Google AI chatbot responds with a threatening message: "Human … Please die."

Zerush@lemmy.ml · 1 month ago

Google AI chatbot responds with a threatening message: "Human … Please die."

Rade0nfighter@lemmy.world · 1 month ago

I was just about to query the context to see if this was in any way a “logical” answer and if so, to what extent the bot was baited as you put it, but yeah that doesn’t look great…

Diurnambule@jlai.lu · 1 month ago

I agree, it was a standard academical work until it blowed. I wonder if speaking long enough with any LLM is enough to make them go crazy.

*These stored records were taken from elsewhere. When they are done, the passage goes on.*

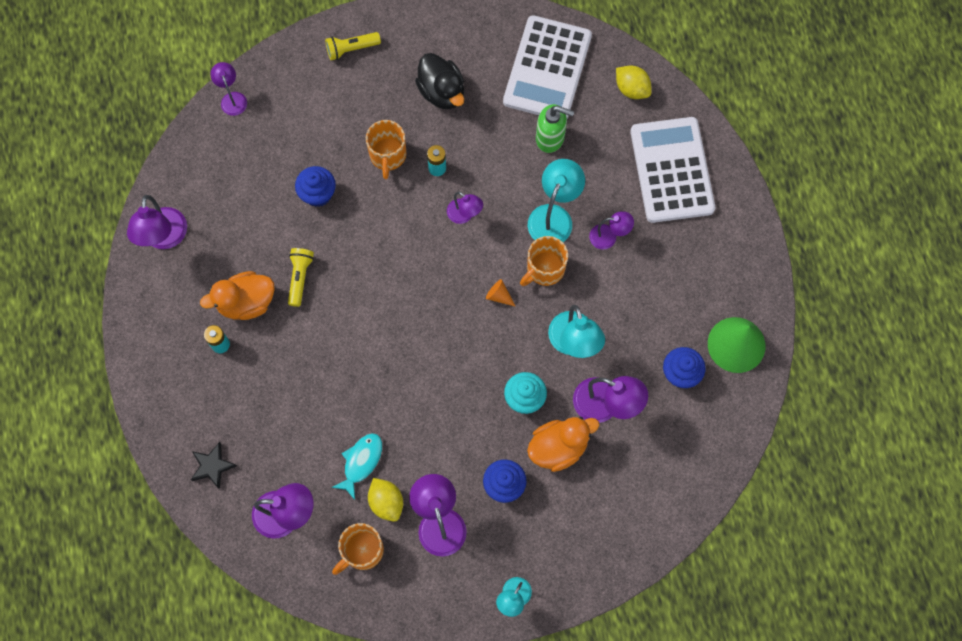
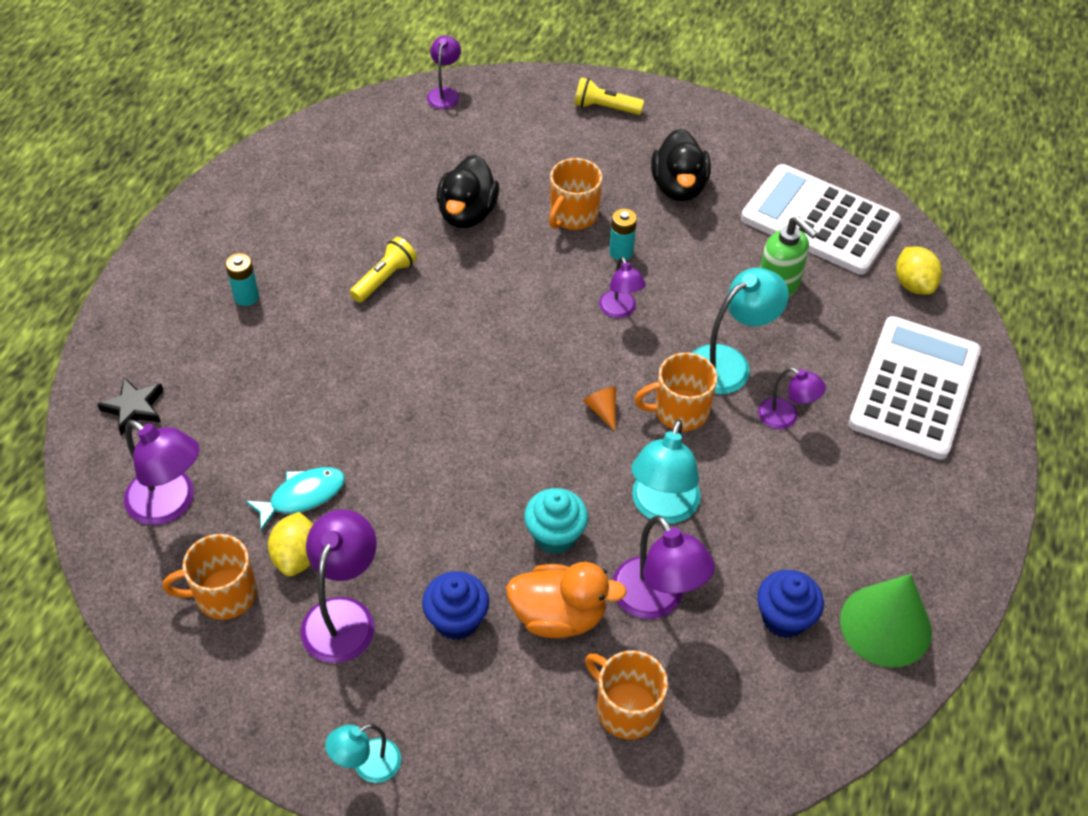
camera: 30 degrees right, 20 degrees down
purple lamp [127,195,187,249] -> none
orange duck [200,271,275,320] -> none
blue cupcake [295,166,336,207] -> black duck [437,155,499,228]
white calculator [503,15,592,119] -> white calculator turned 75 degrees clockwise [741,164,901,275]
none -> orange mug [585,650,668,739]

SomeGuy69@lemmy.world · edit-2 1 month ago

Yes, there is a degeneration of replies, the longer a conversation goes. Maybe this student kind of hit the jackpot by triggering a fiction writer reply inside the dataset. It is reproducible in a similar way as the student did, by asking many questions and at a certain point you’ll notice that even simple facts get wrong. I personally have observed this with chatgpt multiple times. It’s easier to trigger by using multiple similar but non related questions, as if the AI tries to push the wider context and chat history into the same LLM training “paths” but burns them out, blocks them that way and then tries to find a different direction, similar to the path electricity from a lightning strike can take.

anomnom@sh.itjust.works · 1 month ago

I wonder if it’s related to training on website comments, which often role the same trajectory.

SomeGuy69@lemmy.world · 1 month ago

Yeah that’s pretty bad. We all know you can bait LLMs to spit out some evil stuff, but that they do it on their own is scary.